Orange County Supervisor Michelle Steel’s suggestion Tuesday to defund the Office of Independent Review touched off a heated debate among law enforcement leaders on what was done to hold sheriff’s deputies involved in the so-called snitch scandal accountable.
Orange County District Attorney Todd Spitzer, who helped reform the Office of Independent Review when he was a supervisor, pointed to a Dec. 20 letter penned by his predecessor, Tony Rackauckas, that cleared 10 sheriff’s deputies of wrongdoing. The deputies had some ties to the special handling unit in the jails that utilized informants.
Allegations of improper use of confidential informants to obtain confessions and information in the jails exploded in the case of Scott Dekraai, the worst mass killer in the county’s history, who ultimately pleaded guilty and was sentenced to life in prison without the possibility of parole when an Orange County Superior Court judge removed the death penalty as an option for prosecutors because of the informant scandal.
Supervisor Doug Chaffee joined Steel’s criticism of the OIR, which is tasked with oversight of the District Attorney’s Office, Sheriff’s Department, Probation Department and Public Defender.
“I’m baffled as to why it’s even here,” Chaffee said. “And why is it under the purview of the board instead of under the internal auditor, which is a more independent source.”
The criticism came during the board’s meeting to discuss the proposed county budget for the 2019-20 fiscal year.
Spitzer offered a history lesson on the revamped OIR in 2015.
“What was going on in court at that time was very monumental but it still remains,” Spitzer said of evidentiary hearings in the Dekraai case. “When I came into office obviously there were a lot of allegations against deputy sheriffs testifying untruthfully. Well, unbeknownst to me, there was a letter clearing those deputy sheriffs before I assumed office.”
Spitzer asked the OIR to review the letter clearing the deputies of wrongdoing and offer an opinion on whether he could revisit the issue.
The OIR could not review the letter because it was not part of its current duties, Spitzer said.
“But before you might consider the fate of the OIR in this county I will tell you it is a very important oversight function,” Spitzer said. “My office needs that oversight.”
Spitzer said it was “very troublesome” to him that Rackauckas made the decision despite the objections of senior executives in his office.
What was at issue was whether deputies still employed should be put on so-called “Brady Lists,” a reference to the law that requires prosecutors to turn over evidence to defense attorneys.
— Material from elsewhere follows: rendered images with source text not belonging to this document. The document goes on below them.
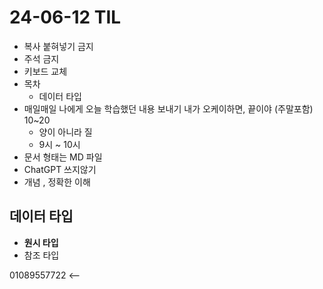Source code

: # 24-06-12 TIL

- 복사 붙혀넣기 금지
- 주석 금지 
- 키보드 교체 
- 목차
    - 데이터 타입
- 매일매일 나에게 오늘 학습했던 내용 보내기 내가 오케이하면, 끝이야  (주말포함) 10~20
    - 양이 아니라 질
    - 9시 ~ 10시 
- 문서 형태는 MD 파일 
- ChatGPT 쓰지않기
- 개념 , 정확한 이해 



## 데이터 타입

- **원시 타입**
- 참조 타입


01089557722 <--

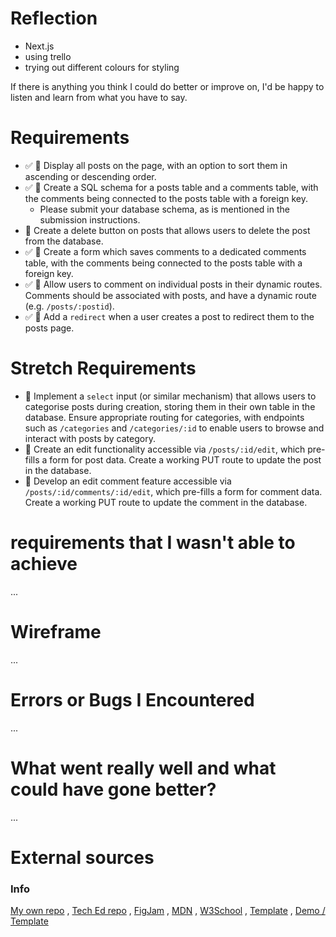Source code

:# Reflection

- Next.js
- using trello
- trying out different colours for styling

If there is anything you think I could do better or improve on, I'd be happy to listen and learn from what you have to say.

# Requirements

- ✅ 🎯 Display all posts on the page, with an option to sort them in ascending or descending order.
- ✅ 🎯 Create a SQL schema for a posts table and a comments table, with the comments being connected to the posts table with a foreign key.
  - Please submit your database schema, as is mentioned in the submission instructions.
- 🎯 Create a delete button on posts that allows users to delete the post from the database.
- ✅ 🎯 Create a form which saves comments to a dedicated comments table, with the comments being connected to the posts table with a foreign key.
- ✅ 🎯 Allow users to comment on individual posts in their dynamic routes. Comments should be associated with posts, and have a dynamic route (e.g. `/posts/:postid`).
- ✅ 🎯 Add a `redirect` when a user creates a post to redirect them to the posts page.

# Stretch Requirements

- 🏹 Implement a `select` input (or similar mechanism) that allows users to categorise posts during creation, storing them in their own table in the database. Ensure appropriate routing for categories, with endpoints such as `/categories` and `/categories/:id` to enable users to browse and interact with posts by category.
- 🏹 Create an edit functionality accessible via `/posts/:id/edit`, which pre-fills a form for post data. Create a working PUT route to update the post in the database.
- 🏹 Develop an edit comment feature accessible via `/posts/:id/comments/:id/edit`, which pre-fills a form for comment data. Create a working PUT route to update the comment in the database.

# requirements that I wasn't able to achieve

...

# Wireframe

...

# Errors or Bugs I Encountered

...

# What went really well and what could have gone better?

...

# External sources

### Info

[My own repo](https://github.com/IndieMasco/TechEdSoftwareDeveloper021) , [Tech Ed repo](https://github.com/Tech-Educators/software-dev-021) , [FigJam](https://www.figma.com/board/JjN2Zgtoynrau06MjWJs6q/SD021?node-id=0-1&p=f&t=V1WCGcrmVKnoxJDr-0) , [MDN](https://developer.mozilla.org/en-US/) , [W3School](https://www.w3schools.com/) , [Template](https://github.com/Tech-Educators/software-dev-021/blob/main/demos/week6/week6-assignment/src/App.jsx) , [Demo / Template](https://github.com/Tech-Educators/software-dev-021/tree/main/demos/week8/week8-assignment)
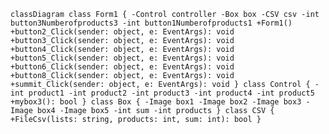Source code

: 
`classDiagram
    class Form1 {
        -Control controller
        -Box box
        -CSV csv
        -int button3Numberofproducts3
        -int button1Numberofproducts1
        +Form1()
        +button2_Click(sender: object, e: EventArgs): void
        +button3_Click(sender: object, e: EventArgs): void
        +button4_Click(sender: object, e: EventArgs): void
        +button5_Click(sender: object, e: EventArgs): void
        +button6_Click(sender: object, e: EventArgs): void
        +button8_Click(sender: object, e: EventArgs): void
        +summit_Click(sender: object, e: EventArgs): void
    }
    class Control {
        -int product1
        -int product2
        -int product3
        -int product4
        -int product5
        +mybox3(): bool
    }
    class Box {
        -Image box1
        -Image box2
        -Image box3
        -Image box4
        -Image box5
        -int sum
        -int products
    }
    class CSV {
        +FileCsv(lists: string, products: int, sum: int): bool
    }
    `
When deputies are put on the list defense attorneys are alerted.
In the Dec. 20 letter to then-Sheriff Sandra Hutchens and current Sheriff Don Barnes, Rackauckas said 10 deputies were investigated for their ties to the special handling unit.
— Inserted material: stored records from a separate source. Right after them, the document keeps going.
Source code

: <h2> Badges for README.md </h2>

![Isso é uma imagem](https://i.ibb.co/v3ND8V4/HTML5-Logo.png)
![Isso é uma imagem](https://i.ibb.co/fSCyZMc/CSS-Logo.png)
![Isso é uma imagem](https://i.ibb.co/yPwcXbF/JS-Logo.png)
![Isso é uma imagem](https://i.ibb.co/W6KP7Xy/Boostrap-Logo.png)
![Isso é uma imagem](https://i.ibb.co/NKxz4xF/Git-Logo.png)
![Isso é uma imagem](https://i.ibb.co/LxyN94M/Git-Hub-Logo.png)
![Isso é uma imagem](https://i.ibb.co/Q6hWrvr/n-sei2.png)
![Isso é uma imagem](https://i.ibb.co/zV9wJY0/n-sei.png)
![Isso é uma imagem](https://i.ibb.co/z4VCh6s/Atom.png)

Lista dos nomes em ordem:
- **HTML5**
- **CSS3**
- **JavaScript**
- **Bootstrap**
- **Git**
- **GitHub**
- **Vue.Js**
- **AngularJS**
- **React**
“After a careful review of the recommendations made by OCDA staff, and as the District Attorney of Orange County, I have decided NOT to open a Brady investigative file on any of the above named OCSD personnel,” wrote Rackauckas, who had been defeated the prior month by Spitzer in his bid for re-election.
Rackauckas wrote that his decision was not affected by the Attorney General’s Office’s decision to not pursue criminal charges against sheriff’s deputies or prosecutors involved in the Dekraai case.
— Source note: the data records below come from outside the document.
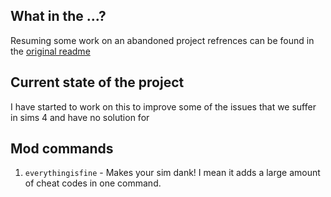 ## What in the ...?
Resuming some work on an abandoned project refrences can be found in the [original readme](ORIGINAL_README.md)

## Current state of the project
I have started to work on this to improve some of the issues that we suffer in sims 4 and have no solution for

## Mod commands
1. `everythingisfine` - Makes your sim dank! I mean it adds a large amount of cheat codes in one command.
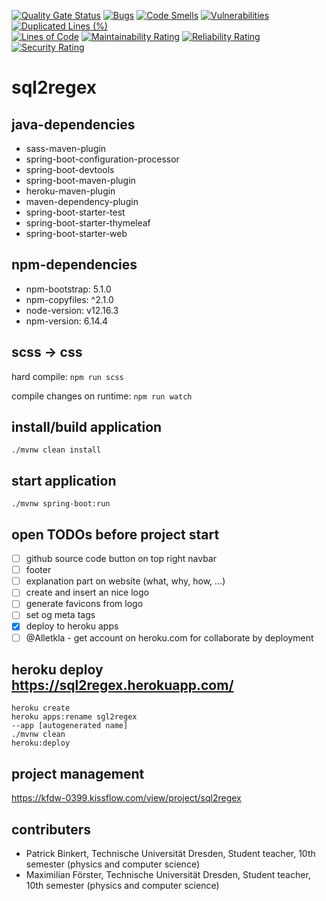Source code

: [![Quality Gate Status](https://sonarcloud.io/api/project_badges/measure?project=binkertpat_sql2regex&metric=alert_status)](https://sonarcloud.io/summary/new_code?id=binkertpat_sql2regex)
[![Bugs](https://sonarcloud.io/api/project_badges/measure?project=binkertpat_sql2regex&metric=bugs)](https://sonarcloud.io/summary/new_code?id=binkertpat_sql2regex)
[![Code Smells](https://sonarcloud.io/api/project_badges/measure?project=binkertpat_sql2regex&metric=code_smells)](https://sonarcloud.io/summary/new_code?id=binkertpat_sql2regex)
[![Vulnerabilities](https://sonarcloud.io/api/project_badges/measure?project=binkertpat_sql2regex&metric=vulnerabilities)](https://sonarcloud.io/summary/new_code?id=binkertpat_sql2regex)
[![Duplicated Lines (%)](https://sonarcloud.io/api/project_badges/measure?project=binkertpat_sql2regex&metric=duplicated_lines_density)](https://sonarcloud.io/summary/new_code?id=binkertpat_sql2regex)
<br>
[![Lines of Code](https://sonarcloud.io/api/project_badges/measure?project=binkertpat_sql2regex&metric=ncloc)](https://sonarcloud.io/summary/new_code?id=binkertpat_sql2regex)
[![Maintainability Rating](https://sonarcloud.io/api/project_badges/measure?project=binkertpat_sql2regex&metric=sqale_rating)](https://sonarcloud.io/summary/new_code?id=binkertpat_sql2regex)
[![Reliability Rating](https://sonarcloud.io/api/project_badges/measure?project=binkertpat_sql2regex&metric=reliability_rating)](https://sonarcloud.io/summary/new_code?id=binkertpat_sql2regex)
[![Security Rating](https://sonarcloud.io/api/project_badges/measure?project=binkertpat_sql2regex&metric=security_rating)](https://sonarcloud.io/summary/new_code?id=binkertpat_sql2regex)

# sql2regex

## java-dependencies
- sass-maven-plugin
- spring-boot-configuration-processor
- spring-boot-devtools
- spring-boot-maven-plugin
- heroku-maven-plugin
- maven-dependency-plugin
- spring-boot-starter-test
- spring-boot-starter-thymeleaf
- spring-boot-starter-web

## npm-dependencies
- npm-bootstrap: 5.1.0
- npm-copyfiles: ^2.1.0
- node-version: v12.16.3
- npm-version: 6.14.4

## scss → css
hard compile:
<code>npm run scss</code>

compile changes on runtime:
<code>npm run watch</code>

## install/build application
<code>./mvnw clean install</code>

## start application
<code>./mvnw spring-boot:run </code>

## open TODOs before project start
- [ ] github source code button on top right navbar
- [ ] footer
- [ ] explanation part on website (what, why, how, ...)
- [ ] create and insert an nice logo
- [ ] generate favicons from logo
- [ ] set og meta tags
- [x] deploy to heroku apps
- [ ] @Alletkla - get account on heroku.com for collaborate by deployment 

## heroku deploy https://sql2regex.herokuapp.com/
<code>heroku create</code>
<br>
<code>heroku apps:rename sgl2regex --app [autogenerated name]</code>
<br>
<code>./mvnw clean heroku:deploy</code>

## project management
https://kfdw-0399.kissflow.com/view/project/sql2regex

## contributers
- Patrick Binkert, Technische Universität Dresden, Student teacher, 10th semester (physics and computer science)
- Maximilian Förster, Technische Universität Dresden, Student teacher, 10th semester (physics and computer science)



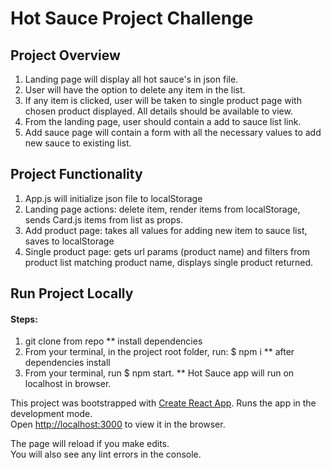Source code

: # Hot Sauce Project Challenge

## Project Overview
1. Landing page will display all hot sauce's in json file. 
2. User will have the option to delete any item in the list. 
3. If any item is clicked, user will be taken to single product page with chosen product displayed. All
details should be available to view. 
4. From the landing page, user should contain a add to sauce list link. 
5. Add sauce page will contain a form with all the necessary values to add new sauce to existing list. 

## Project Functionality
1. App.js will initialize json file to localStorage
2. Landing page actions: delete item, render items from localStorage, sends Card.js items from list as props.
3. Add product page: takes all values for adding new item to sauce list, saves to localStorage
4. Single product page: gets url params (product name) and filters from product list matching product name, displays single product returned. 


## Run Project Locally

#### Steps: 
1. git clone from repo
** install dependencies 
2. From your terminal, in the project root folder,
run: $ npm i
** after dependencies install
3. From your terminal, run $ npm start.
** Hot Sauce app will run on localhost in browser.

This project was bootstrapped with [Create React App](https://github.com/facebook/create-react-app).
Runs the app in the development mode.\
Open [http://localhost:3000](http://localhost:3000) to view it in the browser.

The page will reload if you make edits.\
You will also see any lint errors in the console.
At that time it was not known the Attorney General’s Office had decided to drop its investigation without charges.
That revelation came in April in a relatively minor drug possession for sale case in the North Justice Center courthouse where Dekraai’s attorney, Scott Sanders, was again pushing for more records of deputies in the special handling unit on behalf of his current client Oscar Galeno Garcia. A deputy attorney general revealed the probe was concluded under questioning by an Orange County Superior Court judge.
Rackauckas’ letter outraged Sanders, who called the investigation by the District Attorney’s Office a sham and vowed to make it an issue in Garcia’s case.
“Spitzer and his people never told the truth how they were making Brady determinations,” every time a request was made of deputies involved in the Garcia case, Sanders said. “No evidence has been turned over on any special handling deputies.”
Spitzer “wants to criticize Rackauckas, but what did he do?” Sanders said. “When he saw it was a sham, what did he do?”
Spitzer responded that, “I’m the one that brought it to the attention of the OIR, so I’m obviously reviewing and rewriting the Brady manual for the office… (Sanders) has no clue that I’m actually trying to fix and get to the bottom of all these systemic issues that were under 20 years of Rackauckas.”
Spitzer accused Rackauckas of clearing the deputies as “payback” for their union backing him in the election.
Rackauckas said in an email to City News Service that there were “dozens of meetings and memos written” on whether some deputies should be placed on the “Brady index,” and “some were.”
Rackauckas said he made the “final determination” after meeting with his chief assistant Jim Tanizaki.
“My judgment was that there was insufficient evidence to put them on a Brady list should there be litigation concerning the matter,” Rackauckas said. “My judgment was based on the evidence I had, but should a new district attorney and his chief assistant feel differently they have full authority to put the deputies on their Brady list.”